Directive - Reproduce the lines verbatim, beginning at the line that contains "that the vast" and stopping after the line that contains "skill-related outcomes other".

── Records shown

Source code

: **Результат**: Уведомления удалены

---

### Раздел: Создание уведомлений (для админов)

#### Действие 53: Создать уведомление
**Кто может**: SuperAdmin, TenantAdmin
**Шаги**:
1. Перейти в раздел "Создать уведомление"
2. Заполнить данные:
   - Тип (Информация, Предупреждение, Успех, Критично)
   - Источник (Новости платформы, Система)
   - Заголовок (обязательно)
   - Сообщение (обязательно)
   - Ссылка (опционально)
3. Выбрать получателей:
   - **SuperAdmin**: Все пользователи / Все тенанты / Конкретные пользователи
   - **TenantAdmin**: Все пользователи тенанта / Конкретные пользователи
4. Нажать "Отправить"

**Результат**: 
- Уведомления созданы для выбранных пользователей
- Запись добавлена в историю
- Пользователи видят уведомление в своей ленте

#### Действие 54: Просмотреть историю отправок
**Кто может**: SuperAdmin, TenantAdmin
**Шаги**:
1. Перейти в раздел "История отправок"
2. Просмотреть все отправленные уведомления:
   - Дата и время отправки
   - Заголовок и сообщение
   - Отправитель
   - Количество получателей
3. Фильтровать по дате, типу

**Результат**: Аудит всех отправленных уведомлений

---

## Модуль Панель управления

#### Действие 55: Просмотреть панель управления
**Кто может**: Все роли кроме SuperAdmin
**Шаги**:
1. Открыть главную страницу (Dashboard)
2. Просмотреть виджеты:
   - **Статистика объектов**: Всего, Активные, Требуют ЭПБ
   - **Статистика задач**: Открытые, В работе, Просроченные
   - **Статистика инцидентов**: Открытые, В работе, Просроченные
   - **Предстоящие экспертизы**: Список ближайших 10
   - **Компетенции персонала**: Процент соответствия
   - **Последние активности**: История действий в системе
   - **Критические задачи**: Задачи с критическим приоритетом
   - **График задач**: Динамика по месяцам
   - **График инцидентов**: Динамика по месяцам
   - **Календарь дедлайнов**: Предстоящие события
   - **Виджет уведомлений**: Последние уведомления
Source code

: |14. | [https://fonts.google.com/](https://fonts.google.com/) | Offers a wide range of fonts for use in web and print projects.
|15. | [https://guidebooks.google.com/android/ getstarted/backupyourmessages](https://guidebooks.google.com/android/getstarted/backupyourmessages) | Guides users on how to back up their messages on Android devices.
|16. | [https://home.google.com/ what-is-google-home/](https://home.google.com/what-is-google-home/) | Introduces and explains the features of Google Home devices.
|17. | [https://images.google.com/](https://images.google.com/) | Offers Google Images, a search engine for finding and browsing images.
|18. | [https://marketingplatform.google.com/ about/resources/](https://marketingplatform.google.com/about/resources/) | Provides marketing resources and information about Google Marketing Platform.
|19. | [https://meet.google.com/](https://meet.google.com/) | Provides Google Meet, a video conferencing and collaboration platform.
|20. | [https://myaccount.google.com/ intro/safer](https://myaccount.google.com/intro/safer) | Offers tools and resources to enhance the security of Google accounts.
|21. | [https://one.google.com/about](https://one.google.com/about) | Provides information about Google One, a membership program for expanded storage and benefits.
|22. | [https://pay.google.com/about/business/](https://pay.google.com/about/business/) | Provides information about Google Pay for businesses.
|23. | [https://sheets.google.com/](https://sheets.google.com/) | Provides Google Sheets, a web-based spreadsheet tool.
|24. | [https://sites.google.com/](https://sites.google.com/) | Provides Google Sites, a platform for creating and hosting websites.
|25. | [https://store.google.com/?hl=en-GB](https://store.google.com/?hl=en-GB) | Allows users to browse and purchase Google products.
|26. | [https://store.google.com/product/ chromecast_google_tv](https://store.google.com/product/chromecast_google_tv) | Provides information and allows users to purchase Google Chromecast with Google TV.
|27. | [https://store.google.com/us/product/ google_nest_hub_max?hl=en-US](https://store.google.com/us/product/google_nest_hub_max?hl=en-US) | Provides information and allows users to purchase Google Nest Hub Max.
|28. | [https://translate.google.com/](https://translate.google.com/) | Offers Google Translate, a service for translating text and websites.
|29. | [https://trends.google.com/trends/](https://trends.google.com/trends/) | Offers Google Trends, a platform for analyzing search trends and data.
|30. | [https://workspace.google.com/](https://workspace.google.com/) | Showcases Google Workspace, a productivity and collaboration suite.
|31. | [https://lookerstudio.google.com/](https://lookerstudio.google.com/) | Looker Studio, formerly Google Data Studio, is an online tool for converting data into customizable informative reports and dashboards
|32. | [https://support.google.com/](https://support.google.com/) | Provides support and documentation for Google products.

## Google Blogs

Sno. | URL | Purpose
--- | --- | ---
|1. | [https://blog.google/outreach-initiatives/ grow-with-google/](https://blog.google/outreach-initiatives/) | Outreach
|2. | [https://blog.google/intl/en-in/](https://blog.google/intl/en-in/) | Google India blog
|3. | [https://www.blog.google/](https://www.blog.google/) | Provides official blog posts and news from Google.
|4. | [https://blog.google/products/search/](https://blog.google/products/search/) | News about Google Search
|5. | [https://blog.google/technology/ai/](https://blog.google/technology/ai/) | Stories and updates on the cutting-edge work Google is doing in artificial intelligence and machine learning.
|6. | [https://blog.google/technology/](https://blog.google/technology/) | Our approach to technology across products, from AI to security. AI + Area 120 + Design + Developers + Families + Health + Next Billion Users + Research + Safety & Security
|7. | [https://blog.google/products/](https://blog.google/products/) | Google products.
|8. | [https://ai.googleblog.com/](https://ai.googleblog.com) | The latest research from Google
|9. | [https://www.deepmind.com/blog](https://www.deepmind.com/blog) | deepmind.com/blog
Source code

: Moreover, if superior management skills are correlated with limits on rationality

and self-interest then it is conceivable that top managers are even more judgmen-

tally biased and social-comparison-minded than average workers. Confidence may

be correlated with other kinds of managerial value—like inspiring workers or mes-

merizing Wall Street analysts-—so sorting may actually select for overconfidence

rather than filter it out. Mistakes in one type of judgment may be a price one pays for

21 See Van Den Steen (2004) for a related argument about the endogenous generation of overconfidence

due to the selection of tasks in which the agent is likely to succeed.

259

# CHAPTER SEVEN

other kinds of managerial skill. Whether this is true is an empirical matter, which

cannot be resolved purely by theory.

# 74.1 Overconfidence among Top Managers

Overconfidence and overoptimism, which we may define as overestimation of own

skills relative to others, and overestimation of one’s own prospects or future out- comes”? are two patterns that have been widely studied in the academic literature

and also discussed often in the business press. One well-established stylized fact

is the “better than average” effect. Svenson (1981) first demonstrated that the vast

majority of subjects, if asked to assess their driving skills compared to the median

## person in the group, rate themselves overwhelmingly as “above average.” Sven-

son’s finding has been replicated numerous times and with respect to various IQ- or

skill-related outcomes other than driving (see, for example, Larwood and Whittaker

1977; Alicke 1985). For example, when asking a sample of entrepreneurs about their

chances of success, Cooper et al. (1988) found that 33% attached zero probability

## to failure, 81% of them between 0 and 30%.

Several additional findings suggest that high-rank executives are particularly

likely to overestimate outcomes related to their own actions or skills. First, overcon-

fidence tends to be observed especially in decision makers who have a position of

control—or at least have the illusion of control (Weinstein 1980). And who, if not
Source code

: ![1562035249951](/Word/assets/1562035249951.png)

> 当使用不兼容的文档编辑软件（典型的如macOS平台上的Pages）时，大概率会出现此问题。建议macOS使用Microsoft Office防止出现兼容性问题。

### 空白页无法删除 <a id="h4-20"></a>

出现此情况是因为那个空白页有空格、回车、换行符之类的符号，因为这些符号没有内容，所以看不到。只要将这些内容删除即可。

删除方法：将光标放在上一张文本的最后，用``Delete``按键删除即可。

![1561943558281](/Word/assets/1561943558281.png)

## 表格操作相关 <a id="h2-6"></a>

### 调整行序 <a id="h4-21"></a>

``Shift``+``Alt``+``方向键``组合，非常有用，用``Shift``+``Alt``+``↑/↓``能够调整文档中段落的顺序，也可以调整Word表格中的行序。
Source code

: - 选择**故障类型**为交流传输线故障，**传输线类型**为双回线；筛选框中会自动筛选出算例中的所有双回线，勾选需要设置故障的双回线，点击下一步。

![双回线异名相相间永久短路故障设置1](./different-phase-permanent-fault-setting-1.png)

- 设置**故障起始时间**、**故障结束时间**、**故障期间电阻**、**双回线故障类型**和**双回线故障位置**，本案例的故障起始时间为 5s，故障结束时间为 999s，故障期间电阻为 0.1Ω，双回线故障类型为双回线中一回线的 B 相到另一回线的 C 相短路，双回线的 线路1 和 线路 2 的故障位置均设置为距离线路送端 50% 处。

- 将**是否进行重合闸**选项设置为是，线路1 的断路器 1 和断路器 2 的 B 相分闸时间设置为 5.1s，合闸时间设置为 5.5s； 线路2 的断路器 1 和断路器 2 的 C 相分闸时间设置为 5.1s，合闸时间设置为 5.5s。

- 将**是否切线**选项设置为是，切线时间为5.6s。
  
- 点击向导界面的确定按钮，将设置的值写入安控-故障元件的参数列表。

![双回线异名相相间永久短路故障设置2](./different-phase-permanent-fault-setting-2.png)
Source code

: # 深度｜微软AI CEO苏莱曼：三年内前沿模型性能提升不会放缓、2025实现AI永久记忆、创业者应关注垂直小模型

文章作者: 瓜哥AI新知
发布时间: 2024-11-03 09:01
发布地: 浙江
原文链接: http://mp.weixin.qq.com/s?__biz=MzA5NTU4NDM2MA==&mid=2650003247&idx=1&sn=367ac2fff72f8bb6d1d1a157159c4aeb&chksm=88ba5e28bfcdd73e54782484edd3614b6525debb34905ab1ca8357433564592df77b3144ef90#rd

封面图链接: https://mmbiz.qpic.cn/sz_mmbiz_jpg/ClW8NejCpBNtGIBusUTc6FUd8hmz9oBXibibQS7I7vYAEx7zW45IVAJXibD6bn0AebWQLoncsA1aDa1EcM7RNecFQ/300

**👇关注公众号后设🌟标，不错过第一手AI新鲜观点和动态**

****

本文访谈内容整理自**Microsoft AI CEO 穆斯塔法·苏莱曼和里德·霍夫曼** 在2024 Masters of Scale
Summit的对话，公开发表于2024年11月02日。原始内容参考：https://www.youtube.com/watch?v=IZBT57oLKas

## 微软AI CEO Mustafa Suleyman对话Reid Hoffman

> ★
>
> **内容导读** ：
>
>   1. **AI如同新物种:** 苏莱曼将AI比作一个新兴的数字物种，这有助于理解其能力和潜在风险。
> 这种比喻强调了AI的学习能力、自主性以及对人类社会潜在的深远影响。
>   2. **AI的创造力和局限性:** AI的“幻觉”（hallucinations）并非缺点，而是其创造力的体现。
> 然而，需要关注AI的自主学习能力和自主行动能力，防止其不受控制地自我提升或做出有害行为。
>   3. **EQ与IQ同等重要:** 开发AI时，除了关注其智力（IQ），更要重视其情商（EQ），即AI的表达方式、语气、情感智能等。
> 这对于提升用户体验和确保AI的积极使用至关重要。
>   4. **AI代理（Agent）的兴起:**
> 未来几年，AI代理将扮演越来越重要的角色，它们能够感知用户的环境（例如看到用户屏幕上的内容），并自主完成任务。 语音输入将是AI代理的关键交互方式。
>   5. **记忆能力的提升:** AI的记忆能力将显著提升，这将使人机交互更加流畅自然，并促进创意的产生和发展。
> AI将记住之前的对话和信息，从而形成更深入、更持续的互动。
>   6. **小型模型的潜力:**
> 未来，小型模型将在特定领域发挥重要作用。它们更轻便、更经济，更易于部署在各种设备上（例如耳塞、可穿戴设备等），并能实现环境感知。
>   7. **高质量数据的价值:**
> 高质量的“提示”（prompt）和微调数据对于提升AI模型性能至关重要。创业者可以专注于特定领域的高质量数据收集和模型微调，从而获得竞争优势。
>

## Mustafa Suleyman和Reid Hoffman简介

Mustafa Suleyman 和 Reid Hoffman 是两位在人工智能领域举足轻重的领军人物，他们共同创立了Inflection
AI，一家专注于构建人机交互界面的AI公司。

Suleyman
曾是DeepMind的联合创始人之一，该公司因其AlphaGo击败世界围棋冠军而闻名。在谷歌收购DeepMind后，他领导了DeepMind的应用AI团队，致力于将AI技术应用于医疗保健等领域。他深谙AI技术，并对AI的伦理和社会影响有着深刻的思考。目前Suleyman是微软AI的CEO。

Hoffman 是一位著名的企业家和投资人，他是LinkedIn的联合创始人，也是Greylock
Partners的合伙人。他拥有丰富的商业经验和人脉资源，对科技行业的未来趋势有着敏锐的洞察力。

────

Response to this exercise -
is the “better than average” effect. Svenson (1981) first demonstrated that the vast

majority of subjects, if asked to assess their driving skills compared to the median

## person in the group, rate themselves overwhelmingly as “above average.” Sven-

son’s finding has been replicated numerous times and with respect to various IQ- or

skill-related outcomes other than driving (see, for example, Larwood and Whittaker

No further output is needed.